1/15/2015 4:39:06 AM
Brian E. Louie, MD
If you are having recurrent symptoms of GERD and you have ILD, I suggest you see you surgeon for repeat testing to see if you are truly having reflux. You may need your fundoplication revised to address the problem. In your situation a LINX device is not advisable since you have had surgery already and to protect your lungs you need the best reflux control which is with a fundoplication.
1/12/2015 10:40:21 AM
M Shaalan,MD
I had Fundoplication in 2/2009 for GERD,LPR,Barrett`s,Hiatal hernea and ILD in both lungs. Now I have pulmonary fibrosis with recurrence of All the above symptoms. ANY ADVICE WILL BE APPRECIATED
12/31/2014 3:16:06 PM
Brian E. Louie, MD
Paul, congratulations on choosing the LINX device.

I'm surprised that these questions were not answered for you by your surgeon.

Yes, both bile and acid reflux are generally controlled.

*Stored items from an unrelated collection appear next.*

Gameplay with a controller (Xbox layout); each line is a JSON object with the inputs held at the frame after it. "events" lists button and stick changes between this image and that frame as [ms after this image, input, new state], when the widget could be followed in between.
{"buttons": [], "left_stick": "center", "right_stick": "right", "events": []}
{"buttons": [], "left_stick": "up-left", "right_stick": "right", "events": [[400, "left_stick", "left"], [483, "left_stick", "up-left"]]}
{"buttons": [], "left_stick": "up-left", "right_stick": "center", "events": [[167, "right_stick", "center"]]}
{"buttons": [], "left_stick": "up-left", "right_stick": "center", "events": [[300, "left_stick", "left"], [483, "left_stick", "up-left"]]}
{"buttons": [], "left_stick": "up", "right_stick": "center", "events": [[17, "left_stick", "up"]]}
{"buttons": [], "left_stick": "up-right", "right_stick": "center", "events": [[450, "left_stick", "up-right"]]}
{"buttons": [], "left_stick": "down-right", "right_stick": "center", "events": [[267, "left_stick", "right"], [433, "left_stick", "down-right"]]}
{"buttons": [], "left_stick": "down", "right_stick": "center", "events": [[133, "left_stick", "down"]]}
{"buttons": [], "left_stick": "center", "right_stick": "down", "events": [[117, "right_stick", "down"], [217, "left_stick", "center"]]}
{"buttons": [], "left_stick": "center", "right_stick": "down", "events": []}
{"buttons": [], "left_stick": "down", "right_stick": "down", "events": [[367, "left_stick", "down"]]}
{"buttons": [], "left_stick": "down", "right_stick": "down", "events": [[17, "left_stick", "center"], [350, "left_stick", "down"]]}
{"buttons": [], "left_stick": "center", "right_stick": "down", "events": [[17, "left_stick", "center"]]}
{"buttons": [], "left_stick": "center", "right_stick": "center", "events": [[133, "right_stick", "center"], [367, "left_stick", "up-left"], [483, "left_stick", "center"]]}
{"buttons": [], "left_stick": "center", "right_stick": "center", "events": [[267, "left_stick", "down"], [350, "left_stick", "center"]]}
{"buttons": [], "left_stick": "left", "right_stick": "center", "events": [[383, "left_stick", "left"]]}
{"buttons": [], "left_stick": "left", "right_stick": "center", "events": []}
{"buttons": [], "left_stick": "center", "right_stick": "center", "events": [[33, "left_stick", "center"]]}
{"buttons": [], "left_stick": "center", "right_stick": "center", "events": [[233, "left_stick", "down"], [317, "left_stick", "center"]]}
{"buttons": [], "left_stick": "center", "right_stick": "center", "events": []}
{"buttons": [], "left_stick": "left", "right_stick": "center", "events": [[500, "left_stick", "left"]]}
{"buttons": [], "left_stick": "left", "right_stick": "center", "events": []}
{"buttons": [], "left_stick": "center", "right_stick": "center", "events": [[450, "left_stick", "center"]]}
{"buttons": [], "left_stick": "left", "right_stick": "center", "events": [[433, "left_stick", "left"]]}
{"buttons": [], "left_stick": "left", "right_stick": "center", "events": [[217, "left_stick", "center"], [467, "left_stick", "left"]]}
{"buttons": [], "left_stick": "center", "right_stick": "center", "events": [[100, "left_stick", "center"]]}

After surgery, you'll have to learn how to belch with the device. Patients tell me that it can take some time to learn and others can do it without much thought. None of our patients experience reflux with the belch. No one is sure why but I suspect that the device opens just enough to vent air but keep the fluid in the stomach.
12/1/2014 10:05:12 AM

I have a question about LINX, for which I believe I'm scheduled for on Thursday. I have a combination of both bile and acid reflux, with a weak LES. I assume that the LINX is equally as effective at handling bile as well as acid?

I also belch quite a lot, and sometimes gets bloated. How does the LINX handle this with respect to allowing reflux through when belching, and increased intragastric pressure when bloating?

11/25/2014 8:21:55 AM
Brian E. Louie, MD
Katherine -

Thank you for your post. I would think that LINX is a possible option. You would need to undergo evaluation to determine if you are a candidate for surgery in general and then your surgeon can discuss which surgical option - LINX or fundoplication - would be best for your situation.

For patients from Alaska we usually collect up your records then have a conversation on the telephone to get an idea of what we think and then we would bring you to Seattle with a plan in place.

Let us know if we can help you out. Our clinic phone # is 206-215-6800.
10/6/2014 10:30:34 AM
Brian E. Louie, MD
Pat, I don't think we have an accurate number for that scenario.

We know that at most 1 % may be removed. After removal the decision that the patient and surgeon must make are to do nothing and use PPIs, create a Nissen or create a partial wrap such as a Toupet.

Each of these has been done but I don't have an exact number. That decision should be individualized to the patient and discussed with the surgeon
10/6/2014 10:15:19 AM
How many Linx have been removed and a Nissen done immediately during the same procedure.
9/30/2014 5:17:23 PM
My name is Katharine. I have spent the past 9 years battling GERD in Kenai, Alaska. The past 5 of those years I have had to learn to manage having severe laryngo spasms after coming down with whooping cough. I have had 4 endoscopy and many other tests, years of nexium and reglan therapy and as of now am considered a failed case and the only option I am given at this time by doctors is to have a fundoplication surgery or botox injections into my laryngo folds. My plan is to travel to Seattle if I decide to move forward with the surgery but if this may be another option for me please can you contact me.
Thank you kindly
9/30/2014 3:04:38 AM
Brian E. Louie, MD

I'm sorry that your experience with LINX has not been as satisfying as others have reported.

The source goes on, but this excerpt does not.